Wyoming's current congressional delegation has nonetheless come out in unanimous support of the appointment.
"Perry Pendley's experience dealing with public land issues and fighting for Wyoming makes him an excellent choice as Acting Director for the BLM," Rep. Liz Cheney said in a statement. "A Wyoming native, his past service in uniform and during the Reagan Administration exemplifies his devotion to this country and I know that he will put that commitment first in his new role."
"It is great news that a Wyoming native will be the acting head of the Bureau of Land Management," said Sen. Mike Enzi in a statement. "I have known William Pendley for many years, and I am confident he understands the unique public land challenges that Western states face. I look forward to his leadership at the Bureau of Land Management and working to ensure public lands are open for multiple uses."
Enzi spokesman Max D'Onofrio expanded on those remarks in response to a question about Pendley's past advocacy for the transfer of federal lands.

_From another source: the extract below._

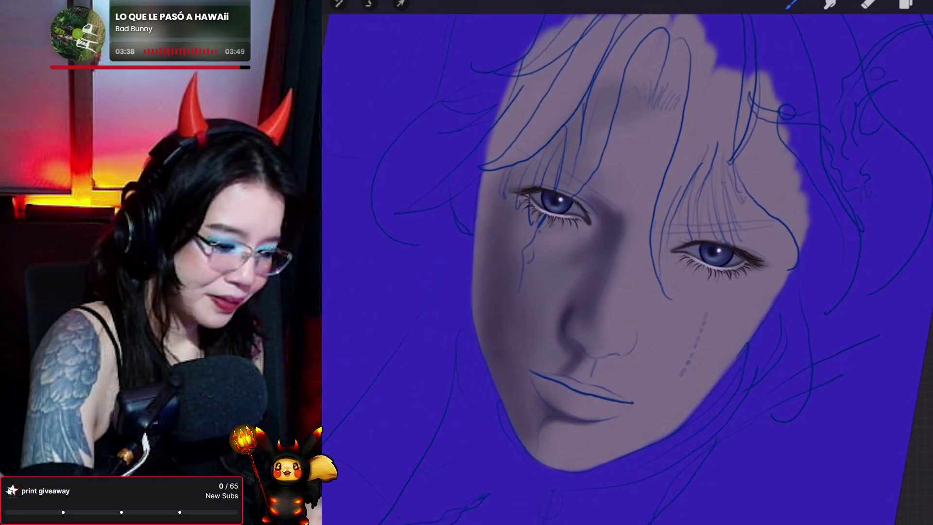
Add Layer 20 above Layer 19 as a clipping mask, then close Layers.
left_click(928, 4)
left_click(905, 4)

"It can be useful in certain situations where it benefits everybody, but (Enzi) is not proposing a massive transfer of lands to the state," he said. "I do not think that the appointment of Mr. Pendley is going to create that impetus."
Sen. John Barrasso, who has previously advocated for greater state control in the management of federal lands, offered a similar statement.

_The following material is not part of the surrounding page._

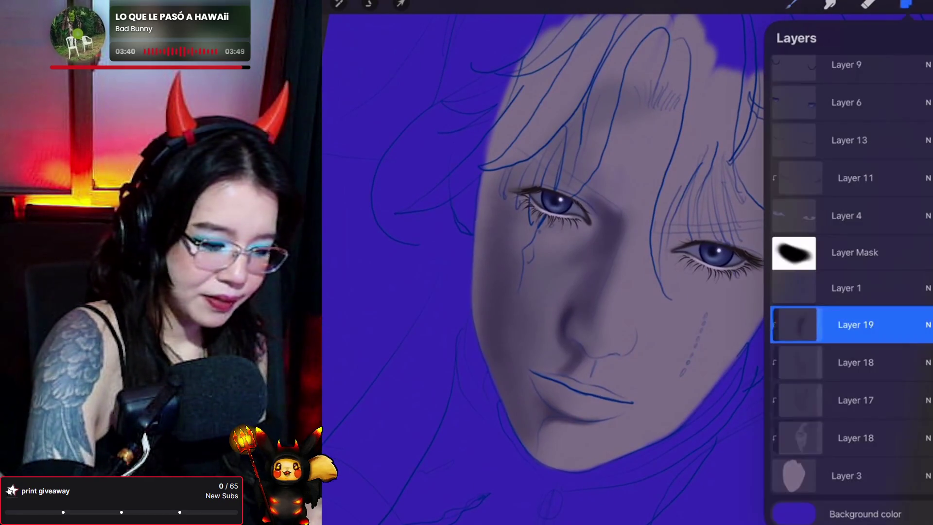
left_click(924, 38)
left_click(793, 325)
scroll(559, 243, "down", 2)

"Mr. Pendley is from Wyoming and knows firsthand the impact public lands have on our state," Barrasso said. "I look forward to working with him to protect public access for those who live, work and recreate on public lands."
When asked how the senator would react to federal land transfer attempts during Pendley's tenure, Barrasso spokeswoman Laura Mengelkamp would not commit, stating, “Senator Barrasso remains committed to the efficient multiple-use management of our public lands to ensure continued public access, healthy wildlife and productive ecosystems. He also believes locally driven processes give people in Wyoming the best chance to decide how to manage these lands."

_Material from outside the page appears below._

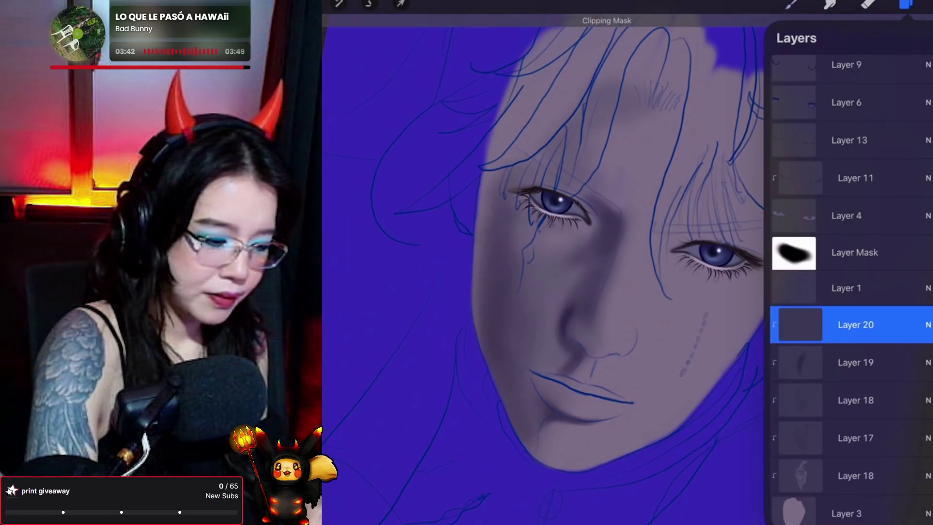
left_click(905, 4)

Former BLM employees, however, have expressed concern about their agency's new acting director.
"It's unusual to appoint somebody who's been negative to public lands," said now-retired Bill LeBarron of Worland, who worked for 40 years in the BLM, half of those in Wyoming. "It's very suspicious."
LeBarron is also concerned that the appointment represents a larger trend of what he describes as recent attempts to deflate the BLM.
After two and a half years in office, President Donald Trump has yet to appoint a permanent director for the organization, a position that requires Senate confirmation. Earlier this month, the Interior Department announced plans to relocate the BLM's headquarters from the nation's capital to Grand Junction, Colorado, which some believe will diminish its influence.
"The BLM was the greatest multiple-use agency in history," said LeBarron. "I think this administration wants to bring it down."
Others, however, expressed excitement about the appointment of a native Westerner to the bureau's top post.
"I was extremely excited and pleased for Perry Pendley to be appointed," said Jim Magagna, executive vice president of the Wyoming Stock Growers Association. "I've worked with him for the past 25 years, and I'm very pleased with his talent and his perspective."
Pendley was president of the Mountain States Legal Foundation, a Colorado law firm that describes itself as being dedicated to individual liberty and limited government, from 1989 until late last year. Magagna said the foundation had represented Wyoming Stock Growers in a number of cases concerning public lands, grazing and endangered species.
"I'm very comfortable with his ability to fill that role, and particularly pleased because I feel that I can work very well with him," Magagna said.
Still, the Sports Lure's Todd will be keeping an eye on the new acting director.
"It's important to me, it's important to my business," he said. "My kids, I want them to have the same opportunities. We live in the most amazing place on the planet."
Under Bernhardt's order, Pendley's appointment as acting director will last through the end of September.